En effet, la réputation de la Silicon Savannah ne se cantonne pas aux frontières kenyanes. Au fil des années, ce hub est de plus en plus reconnu à l’international. Les événements rassemblant start-ups et grands groupes se multiplient : hackathons, Google Developers Group, Seedstars World…

En 2015, Nairobi est devenue la première ville d’Afrique subsaharienne à accueillir le Global Entrepreneurship Summit. Un événement marqué par la venue de Barack Obama, qui a prononcé à cette occasion un discours saluant les perspectives de développement du pays.

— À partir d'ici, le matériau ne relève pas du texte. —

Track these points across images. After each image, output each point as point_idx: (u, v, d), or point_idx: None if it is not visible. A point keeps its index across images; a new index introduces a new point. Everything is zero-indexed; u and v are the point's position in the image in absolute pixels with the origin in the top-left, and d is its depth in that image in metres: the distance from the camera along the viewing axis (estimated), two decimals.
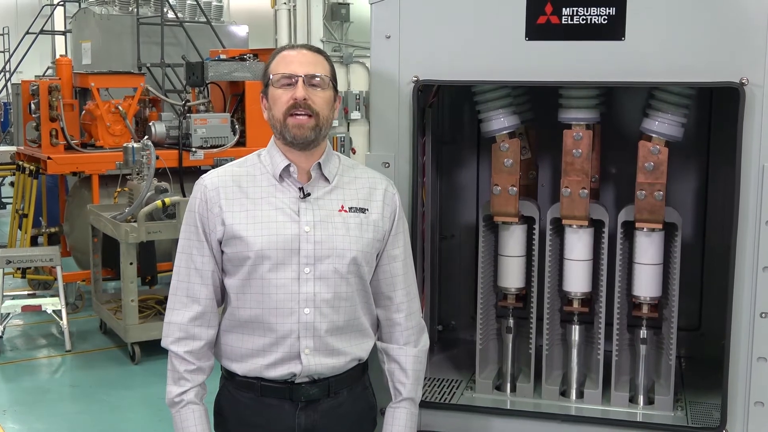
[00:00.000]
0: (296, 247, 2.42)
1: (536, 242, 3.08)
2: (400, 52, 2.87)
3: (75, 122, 8.92)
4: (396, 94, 2.89)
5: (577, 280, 3.07)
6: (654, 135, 2.88)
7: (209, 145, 8.75)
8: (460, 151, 3.58)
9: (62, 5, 15.92)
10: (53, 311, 7.40)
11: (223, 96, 9.32)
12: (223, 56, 9.42)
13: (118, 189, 7.91)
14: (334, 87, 2.51)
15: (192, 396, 2.49)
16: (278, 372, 2.46)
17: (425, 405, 2.91)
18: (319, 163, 2.49)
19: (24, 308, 7.47)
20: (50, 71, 15.49)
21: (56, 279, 7.62)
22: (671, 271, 3.02)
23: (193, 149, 8.65)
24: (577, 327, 3.13)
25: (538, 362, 3.11)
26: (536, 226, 3.08)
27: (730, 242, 2.68)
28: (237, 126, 9.00)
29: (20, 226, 9.14)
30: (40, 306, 7.45)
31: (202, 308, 2.49)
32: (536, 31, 2.76)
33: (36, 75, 15.49)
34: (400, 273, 2.59)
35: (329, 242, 2.44)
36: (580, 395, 3.10)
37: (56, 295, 7.54)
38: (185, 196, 7.53)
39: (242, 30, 13.57)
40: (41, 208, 9.51)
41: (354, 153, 14.17)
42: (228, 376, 2.57)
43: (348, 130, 15.06)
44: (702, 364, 3.37)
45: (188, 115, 8.77)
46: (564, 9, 2.74)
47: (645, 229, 2.96)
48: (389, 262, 2.57)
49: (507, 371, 3.19)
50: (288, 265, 2.42)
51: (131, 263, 6.77)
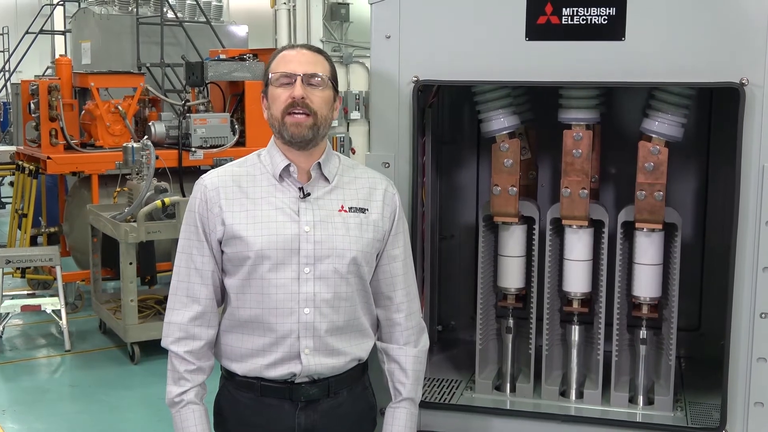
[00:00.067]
0: (296, 247, 2.42)
1: (536, 242, 3.08)
2: (400, 52, 2.87)
3: (74, 122, 8.91)
4: (396, 94, 2.89)
5: (577, 281, 3.07)
6: (654, 135, 2.88)
7: (209, 145, 8.74)
8: (460, 151, 3.58)
9: (62, 5, 15.93)
10: (53, 311, 7.40)
11: (223, 96, 9.31)
12: (223, 56, 9.42)
13: (118, 189, 7.91)
14: (334, 87, 2.51)
15: (192, 396, 2.49)
16: (278, 372, 2.45)
17: (425, 405, 2.91)
18: (319, 163, 2.49)
19: (23, 308, 7.47)
20: (50, 71, 15.50)
21: (56, 279, 7.61)
22: (671, 272, 3.02)
23: (193, 149, 8.65)
24: (577, 327, 3.13)
25: (538, 362, 3.11)
26: (536, 227, 3.08)
27: (730, 242, 2.68)
28: (236, 126, 8.99)
29: (20, 226, 9.14)
30: (40, 306, 7.45)
31: (202, 308, 2.49)
32: (536, 31, 2.76)
33: (36, 75, 15.51)
34: (400, 273, 2.59)
35: (329, 242, 2.44)
36: (580, 395, 3.10)
37: (56, 295, 7.54)
38: (185, 196, 7.53)
39: (242, 30, 13.57)
40: (41, 208, 9.51)
41: (353, 153, 14.17)
42: (228, 376, 2.56)
43: (347, 130, 15.06)
44: (702, 365, 3.37)
45: (188, 115, 8.76)
46: (564, 9, 2.74)
47: (645, 230, 2.96)
48: (389, 262, 2.57)
49: (507, 371, 3.19)
50: (288, 265, 2.42)
51: (131, 263, 6.77)
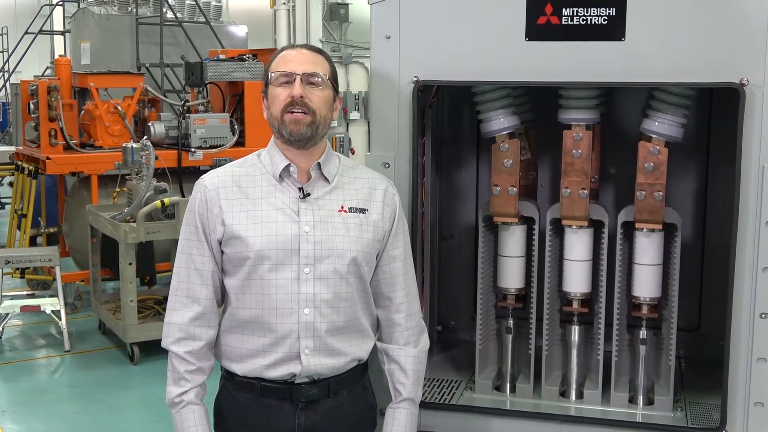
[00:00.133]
0: (296, 248, 2.42)
1: (536, 243, 3.08)
2: (400, 53, 2.87)
3: (74, 122, 8.91)
4: (396, 95, 2.89)
5: (577, 281, 3.07)
6: (654, 135, 2.88)
7: (208, 146, 8.74)
8: (460, 152, 3.58)
9: (61, 5, 15.91)
10: (52, 311, 7.40)
11: (222, 96, 9.31)
12: (222, 56, 9.41)
13: (117, 189, 7.91)
14: (334, 87, 2.51)
15: (192, 396, 2.49)
16: (278, 372, 2.45)
17: (425, 405, 2.91)
18: (319, 163, 2.49)
19: (23, 308, 7.46)
20: (49, 71, 15.48)
21: (55, 279, 7.61)
22: (671, 272, 3.02)
23: (192, 149, 8.64)
24: (577, 327, 3.13)
25: (538, 363, 3.11)
26: (536, 227, 3.08)
27: (730, 243, 2.68)
28: (236, 126, 8.99)
29: (19, 227, 9.13)
30: (39, 306, 7.44)
31: (202, 308, 2.49)
32: (536, 32, 2.76)
33: (35, 75, 15.50)
34: (400, 273, 2.59)
35: (329, 242, 2.44)
36: (580, 396, 3.10)
37: (55, 296, 7.54)
38: (184, 197, 7.53)
39: (241, 30, 13.56)
40: (40, 208, 9.51)
41: (353, 153, 14.16)
42: (228, 377, 2.56)
43: (347, 131, 15.05)
44: (702, 365, 3.37)
45: (187, 116, 8.75)
46: (564, 9, 2.74)
47: (645, 230, 2.96)
48: (389, 263, 2.57)
49: (507, 372, 3.19)
50: (288, 266, 2.42)
51: (130, 263, 6.77)
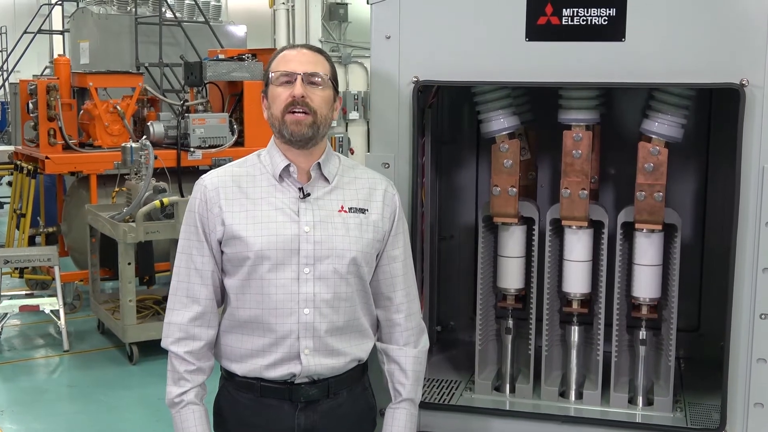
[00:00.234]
0: (296, 248, 2.42)
1: (536, 243, 3.08)
2: (400, 53, 2.87)
3: (73, 122, 8.90)
4: (396, 95, 2.89)
5: (577, 281, 3.07)
6: (654, 136, 2.89)
7: (207, 145, 8.73)
8: (460, 152, 3.58)
9: (60, 5, 15.89)
10: (51, 311, 7.38)
11: (222, 96, 9.30)
12: (222, 56, 9.40)
13: (116, 189, 7.90)
14: (335, 87, 2.51)
15: (192, 396, 2.49)
16: (278, 372, 2.45)
17: (425, 406, 2.91)
18: (319, 163, 2.49)
19: (22, 308, 7.45)
20: (48, 71, 15.47)
21: (54, 279, 7.61)
22: (671, 272, 3.02)
23: (192, 149, 8.63)
24: (577, 328, 3.13)
25: (538, 363, 3.11)
26: (536, 227, 3.08)
27: (730, 243, 2.68)
28: (235, 126, 8.98)
29: (18, 226, 9.12)
30: (38, 306, 7.43)
31: (202, 308, 2.48)
32: (536, 32, 2.76)
33: (34, 74, 15.49)
34: (400, 274, 2.59)
35: (329, 242, 2.44)
36: (580, 396, 3.10)
37: (54, 295, 7.53)
38: (183, 196, 7.52)
39: (240, 30, 13.55)
40: (39, 208, 9.49)
41: (352, 153, 14.16)
42: (228, 377, 2.56)
43: (346, 131, 15.05)
44: (701, 365, 3.37)
45: (186, 115, 8.74)
46: (564, 10, 2.74)
47: (644, 230, 2.96)
48: (389, 263, 2.57)
49: (506, 372, 3.19)
50: (288, 266, 2.42)
51: (129, 263, 6.76)
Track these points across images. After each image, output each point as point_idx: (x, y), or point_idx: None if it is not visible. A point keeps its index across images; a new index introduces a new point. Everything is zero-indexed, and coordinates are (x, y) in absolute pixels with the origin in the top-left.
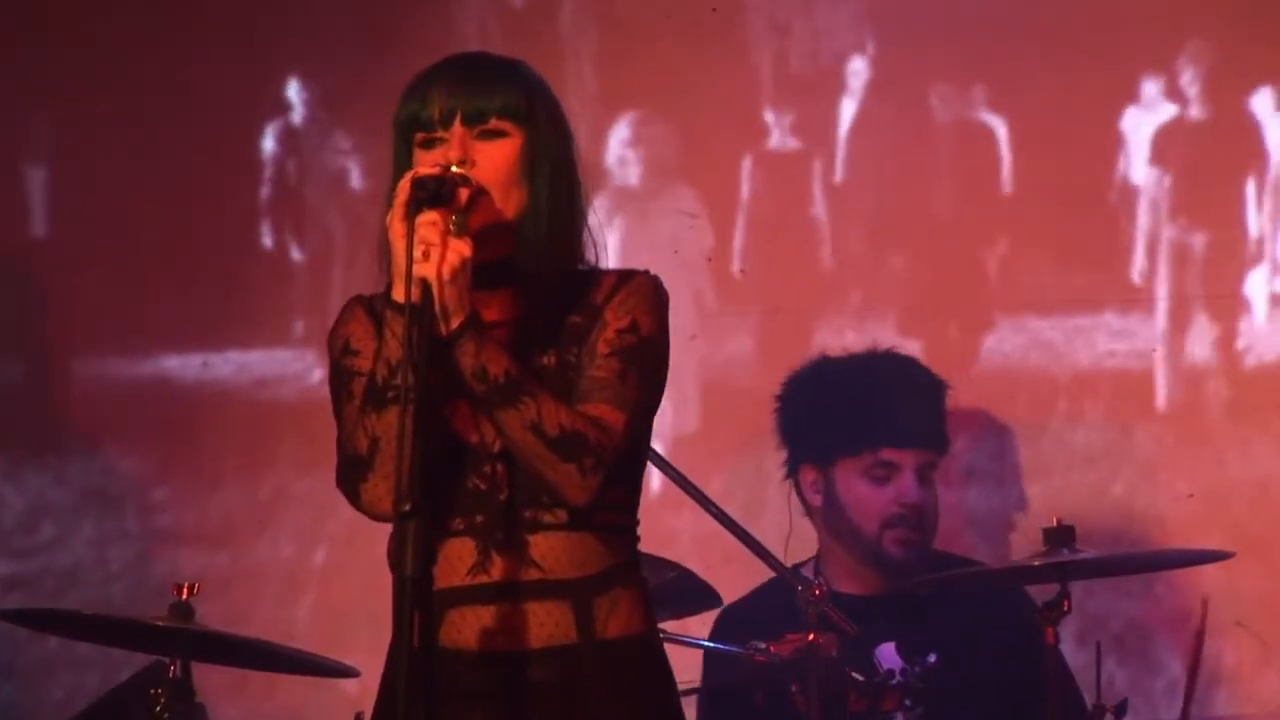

Ici, personne n’a oublié cette visite officielle historique, la première d’un président américain en fonction.  L’année suivante, c’est Mark Zuckerberg qui effectuait une visite surprise dans le pays. « Je suis ici pour rencontrer des entrepreneurs et des développeurs, et pour parler de paiement mobile, où le Kenya est un leader mondial », déclarait-il sur Facebook.

Cette notoriété a contribué à attirer des profils internationaux. En venant ici, ceux-ci peuvent se connecter à un écosystème riche pour créer et construire avec les talents locaux. « Le niveau d’éducation des Kenyans est très élevé en comparaison d’autres pays d’Afrique de l’Est », souligne Sylvain Romieu. Là aussi, la digitalisation joue un rôle croissant. L’application Eneza permet par exemple à tout élève de 10 à 18 ans de bénéficier d’un accompagnement scolaire via SMS. Lancée en 2012, elle rassemble déjà plus de 1,7 million d’utilisateurs.

Transformer l’essai

Aujourd’hui, le Kenya a toutes les cartes en main pour confirmer cette vague d’innovation. Mais des défis restent à relever. La question des infrastructures est centrale pour permettre aux créateurs de libérer pleinement leur potentiel, de même que l’accès aux financements.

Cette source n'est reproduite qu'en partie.